Его взгляд будто тоже погрузился в мир теней. Ничего не отвечая, я сходила в коридор, достала из кармана серую Дашину пуговицу, пришитую «на любовь», принесла и бросила к остальным.
– Даша пришила, чтобы я влюбилась в тебя. Еще тогда, в самом начале. Какое-то время это работало, но потом я ее отрезала. И если я и думала, что люблю тебя, то теперь этого нет. Все прошло. Ты был прав, когда сказал, что я никого не люблю. Ты мне не нужен, Слава. Смешно вообще, что ты так подумал.
– Но Микки, – он встрепенулся, – у нас же все хорошо.
– Я ни с кем не встречалась дольше месяца, и с тобой тоже не получится. Лучше сразу поезжай к ним.
– Я тебя люблю, – тихо, но уверенно сказал Томаш.
– Это здорово, конечно. Но я-то никого не люблю. Забыл? – Я попыталась вложить в эти слова весь цинизм, на какой только была способна.
– Погоди, – не моргая, он уставился на меня, – а как же Питер?
– Сдашь оба наших билета и купишь один на Мальдивы. Делов-то?
– Нет-нет, я уже все решил, я настроился и…
– Слав, хочешь честно? – резко перебила его я. – В любом случае, у нас ничего хорошего не получится. Мы с тобой оба как оторванные, потерянные пуговицы, замороченные и загруженные. Грустные, взрослые и несчастливые. И как бы ты ни хотел меня спасти: вытащить на свет или вылечить, – у тебя никогда не получится. Я утяну тебя в свое унылое болото, где мы оба будем страдать. А я мечтаю о радости и счастье. Понимаешь?
Он недоуменно пожал плечами.
– Я даже не рассматривал вариант, в котором ты можешь передумать. Не потому что я слишком самоуверенный, а потому что…
– Ты слишком самоуверенный, Слава, – снова перебила я, – и мне всегда в тебе это очень нравилось. Давай не тяни, просто собирайся и поезжай к ним.
– Ну а как же ты?
– За меня не волнуйся. Я до тебя прекрасно жила и, если бы Даша не пришила мне эту дурацкую пуговицу, жила бы и дальше.
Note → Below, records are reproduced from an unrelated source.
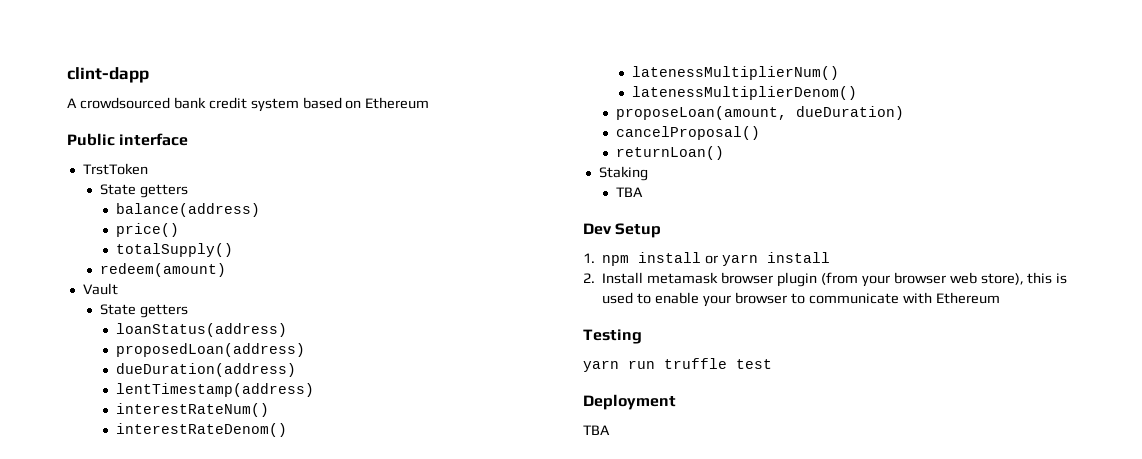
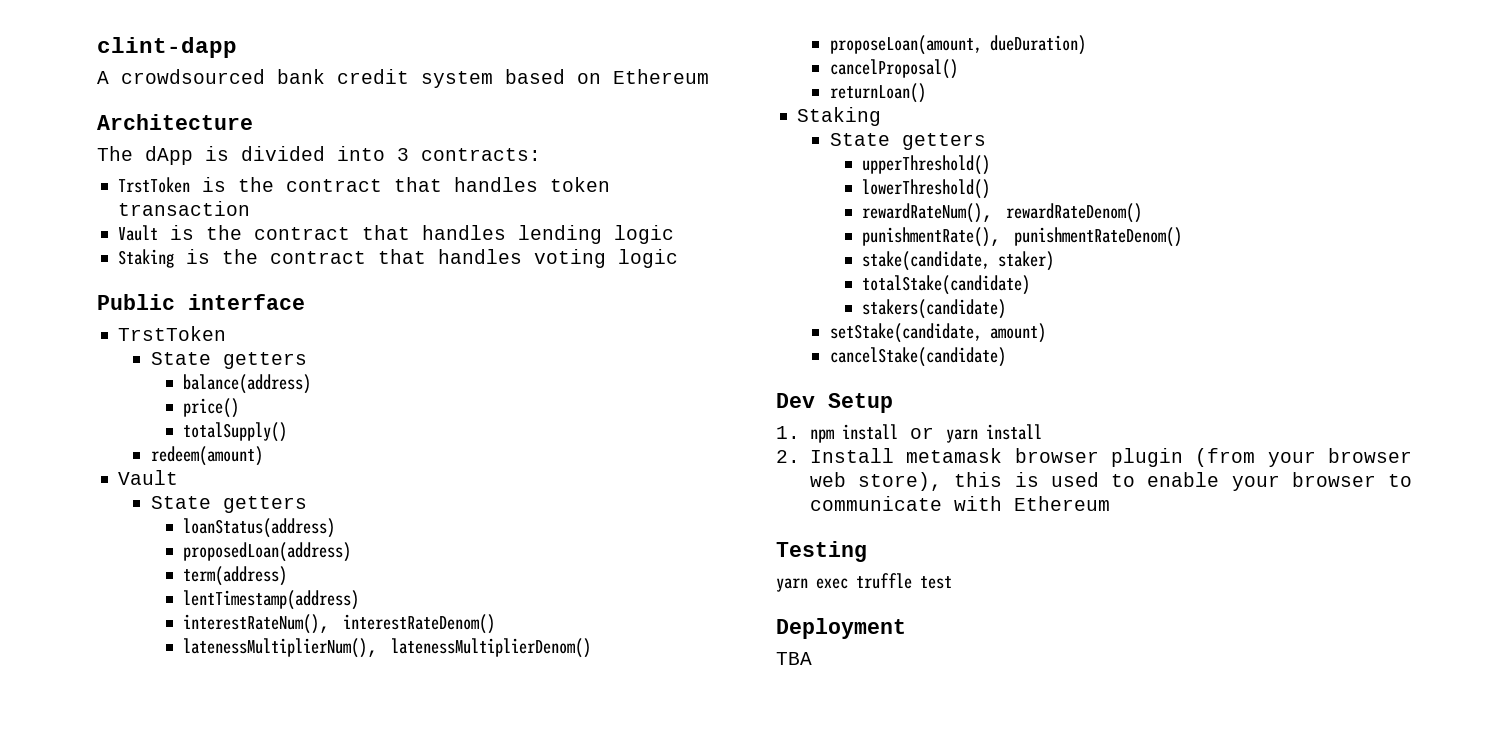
(430, 103) none -> [97,114,253,130] [97,146,541,165] [118,177,611,193] [118,201,251,216] [118,225,675,244] [118,249,679,268] // Architecture // The dApp is divided into 3 contracts: // TrstToken is the contract that handles token transaction // Vault is the contract that handles lending logic // Staking is the contract that handles voting logic
[116,363,297,377] dueDuration(address) -> [183,566,288,586] term(address)
[116,403,270,417] interestRateNum() // -> [183,614,332,634] interestRateNum(),
[632,66,840,80] latenessMultiplierNum() // -> [183,638,380,658] latenessMultiplierNum(),
[615,187,643,197] TBA -> [829,133,986,150] [862,155,991,175] [862,179,991,199] [862,203,1143,223] [862,227,1183,247] [862,251,1055,271] [862,275,1031,295] [862,299,1007,319] [829,323,1046,343] [829,347,1006,367] State getters // upperThreshold() // lowerThreshold() // rewardRateNum(), rewardRateDenom() // punishmentRate(), punishmentRateDenom() // stake(candidate, staker) // totalStake(candidate) // stakers(candidate) // setStake(candidate, amount) // cancelStake(candidate)
[628,360,655,369] run -> [816,578,848,589] exec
– Ты теперь в них тоже веришь?
– Теперь я верю только в себя.
Затягивать прощание не стоило, я же могла передумать, дать слабину, пойти на попятную и потом следующий десяток лет мучиться очередным чувством вины.
Томаш просил остаться, предлагал провести этот день вместе, пытался пообещать, что вернется за мной, и много чего еще, но я не стала слушать.
Возле подъезда я остановилась и посмотрела в окно его квартиры. Он стоял там и помахал мне рукой. На лицо сыпались пушистые снежные хлопья. Сердце мучительно ныло, предательски призывая вернуться. И я уже чуть было не поддалась ему, как вдруг в кармане завибрировал телефон.
– Привет. Не надумала?
– Ты мне пятый раз за эти два дня звонишь.
– И чего?
– Я же объяснила, что у меня планы.
– Знаешь, мы в такое время живем, когда планы меняются каждые два часа.
– Хочешь взять меня измором?
– Измор работает в восьми случаях из десяти… – Он сделал короткую театральную паузу. – Остальные два решаются силой.